An empirical law of computing that has more impact than we imagine on professional audiovisual practices.
In 1965 Gordon Moore made an empirical observation, which he made public and revised in 1975. Here is its 1975 version: Every two years, at equivalent cost price, the capacity of computer tools doubles
(mainly the power of microprocessors).
In reality Moore’s law applies well beyond microprocessors. For example, if you buy in 2018 for 100€ a hard disk with a capacity of 2TB, two years later, for $100 you will have a hard disk of 4TB. And two years later, 8TB, then 16TB, 32TB... it’s exponential.
So computing powers, processing speeds, storage capacities, connection speeds... all digital activities and tools follow the same logic of exponential quantitative evolution.
Gordon Moore views his law from the perspective of economic competition. But Moore’s law is much broader, because this evolution has profound impacts on forms of production, communication and human activity in general. Even though it is possible, in technical terms, to qualify this law, even though some postulate that it has reached its end, the reality is that we are still and for a long time in an exponential rate of change in the capabilities of digital tools.
The immediate corollary of Moore’s law is that the cost of storing a video file (shared on the web for example) is halved on average every two years. Thus the benefit of broadcasting a video on the web is theoretically multiplied by two every two years.
Many startups were built by anticipating their business plan according to Moore’s law. This is the case of YouTube (startup having opened in 2005, bought a year and a half later by Google): the price of selling advertising space associated with videos remains the same, but the cost of storage of each video is divided by two every two years, i.e. inexorably tends towards zero. Thus the profit can only grow, for an equivalent audience.

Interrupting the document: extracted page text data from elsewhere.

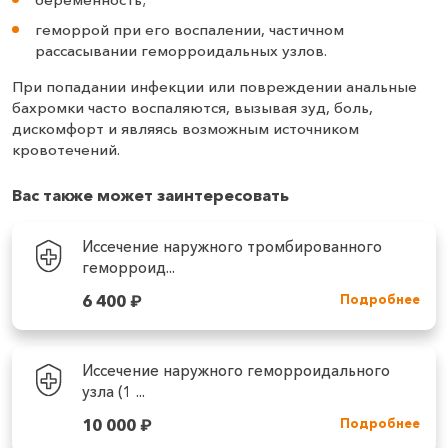
геморрой при его воспалении, частичном
рассасывании геморроидальных узлов.
При попадании инфекции или повреждении анальные
бахромки часто воспаляются, вызывая зуд, боль,
дискомфорт и являясь возможным источником
кровотечений.
Вас также может заинтересовать
Иссечение наружного тромбированного
геморроид...
6 400
₽
Подробнее
Иссечение наружного геморроидального
узла (1 ...
10 000
₽
Подробнее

But as Moore’s law also increases the capabilities of artificial intelligence, and therefore of better advertising targeting, the benefit, through cross synergies, can increase even more.
The knowledge of Moore’s law and its stakes allows you to be aware of rapid changes and to “connect” to them more quickly, because you are no longer surprised, you expected them.
Moore’s Law also allows you to anticipate tomorrow’s methodological and economic models in the design of your projects. Think “tomorrow’s technical capabilities” when designing your projects.
In short, Moore’s Law doesn’t allow you to predict the future, but almost!